3 de dez. de 2010

10:30 pm Summer


Capricho espanhol

por Adriano de Oliveira


     É o título de uma peça musical de Rimsky-Korsakov (onde "capricho" tem outro significado, associado à sua feição rapsódica), mas também uma expressão que poderia se aplicar adequadamente a um dos melhores - e menos conhecidos - filmes de Jules Dassin (1911-2008). O excelente realizador da inesquecível película de assalto "Rififi" (1955), até hoje um paradigma do subgênero, e da imortal comédia dramática "Nunca aos Domingos" (1960) fez do filme rodado em terras espanholas "Corações Desesperados" ("10:30 P.M. Summer", EUA/Espanha, 1966) uma obra de arte, ainda que pouco lembrada. Felizmente, a Lume Filmes resgata esse título em DVD junto ao mercado brasileiro, permitindo fazer justiça histórica a um tesouro cinematográfico enjeitado pela memória coletiva.

     A história envolve um grupo de turistas em viagem pela Europa: o casal formado por Maria (Melina Mercouri, esposa e musa de Dassin) e Paul (Peter Finch, de "Rede de Intrigas"), sua filha Judith e a amiga da família Claire (Romy Schneider, a inolvidável "Sissi, A Imperatriz"). Ao chegarem em uma vila espanhola para se hospedarem e se abrigarem de uma inclemente tempestade, a encontram em alvoroço. A balbúrdia se dá em função de um duplo crime passional ocorrido naquela mesma jornada, quando Rodrigo Palestra (Julián Mateos) assassina a sangue frio sua esposa infiel e o amante dela em uma cena que traz duas evocações. A primeira delas é o clima de faroeste em que ela se ambienta cinematograficamente.
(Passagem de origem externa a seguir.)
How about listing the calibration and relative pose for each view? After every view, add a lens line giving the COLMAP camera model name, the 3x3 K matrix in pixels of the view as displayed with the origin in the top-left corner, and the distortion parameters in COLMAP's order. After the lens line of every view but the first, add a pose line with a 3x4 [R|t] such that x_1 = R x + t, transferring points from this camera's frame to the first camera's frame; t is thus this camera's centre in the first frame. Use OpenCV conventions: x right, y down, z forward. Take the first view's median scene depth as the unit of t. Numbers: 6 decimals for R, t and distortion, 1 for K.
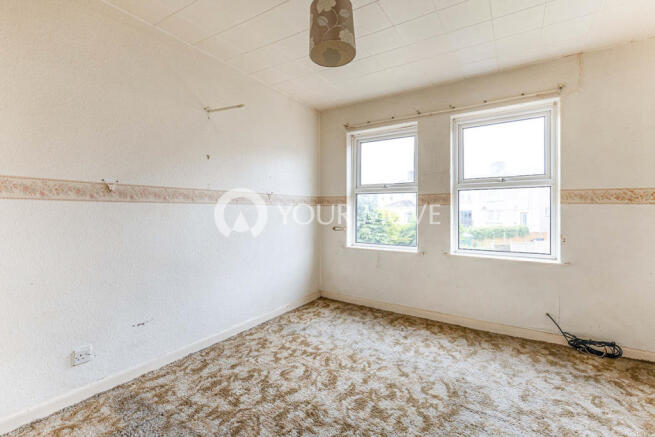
lens RADIAL K [[291.4, 0, 331.1], [0, 291.4, 214.7], [0, 0, 1]] dist [0.015707, 0.000303]
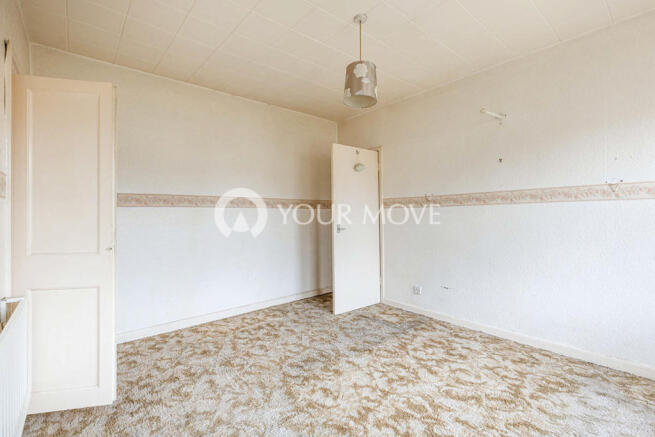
lens RADIAL K [[291.4, 0, 329.4], [0, 291.4, 216.0], [0, 0, 1]] dist [0.015707, 0.000303]
pose [[-0.276070, -0.000724, -0.961137, 0.999823], [0.003432, 0.999993, -0.001739, 0.007298], [0.961132, -0.003779, -0.276065, 0.886885]]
A segunda é um inesperado diálogo entre "O Veneno da Madrugada" (2004) - de Ruy Guerra - e "Corações Desesperados" a partir de seus traços em comum (a chuva incessante, os cenários vilanenses latinos), numa dessas maravilhosas rimas que o Cinema consegue proporcionar.

     Não é apenas o entorno que se mostra agitado, porém o trio de protagonistas idem. Maria se mostra uma alcoólatra inveterada e não se importa de que Paul e Claire vivam um romance... com o detalhe que Maria se sente atraída por Claire (a cena em câmera subjetiva onde a mão da primeira tateia no ar o corpo da segunda - localizado em plano posterior - não apenas sintetiza essa sedução, como lhe reveste de um ar lubricamente poético). Na verdade, há um duplo triângulo amoroso na trama toda. O primeiro se conclui de maneira trágica, na história de Rodrigo Palestra. E o segundo, como acabará?

     O roteiro é baseado em livro de Marguerite Duras e também co-assinado por ela (autora de "Hiroshima, Mon Amour", do qual se encontram alguns ecos aqui). O filme não nega suas origens, mostrando aspectos existencialistas e donoveau roman. Maria é a mola-mestra dessa frente, da riqueza de sua personagem emergem as características do texto de Duras com mais vigor.


     A fotografia do húngaro Gábor Pogány ("A Vênus Imperial") é excepcional, efetuada com a diversidade que cada atmosfera cênica exige, chegando a resultados impressionantes. Muitas cenas adquirem um forte caráter pictórico, dada a excelência de sua luz. Vamos destacar algumas delas: as visões de Maria na sacada do hotel durante a tempestade e a figura misteriosa de Palestra em meio aos telhados; as cenas dos frequentadores da taberna (Rembrandt com uma câmera na mão, poderíamos dizer); a paisagem noturna à beira da estrada recebe uma aura fantasmagórica através das luzes dos faróis do carro; a alvorada de Rodrigo e Maria, com o sol se erguendo por trás da cabeça do primeiro; as nuas ruas de Madrid. Um capricho a mais em terras espanholas, inclusive elementos de fotografia expressionistas no uso da sombra são empregados em certas passagens. A dinâmica de câmera é uma aula de técnica para sua época, bem como a ágil montagem (a cargo de Roger Dwyre) da película: exemplos de arrojo.

     Junte-se a isso a atuação mesmerizante de Mercouri, tocando o over sem medo, dirigida por um Dassin tão seguro quanto ousado. O resultado não poderia ser melhor. Una obra maestra.

Artigo originalmente publicado no Cine Revista.


CORAÇÕES DESESPERADOS (10:30 P.M. Summer, EUA/Espanha, 1966)
Direção: Jules Dassin.
Elenco: Melina Mercouri, Peter Finch, Romy Schneider, Julián Mateos.


FILME ÓTIMO. É IMPERDÍVEL ASSISTI-LO!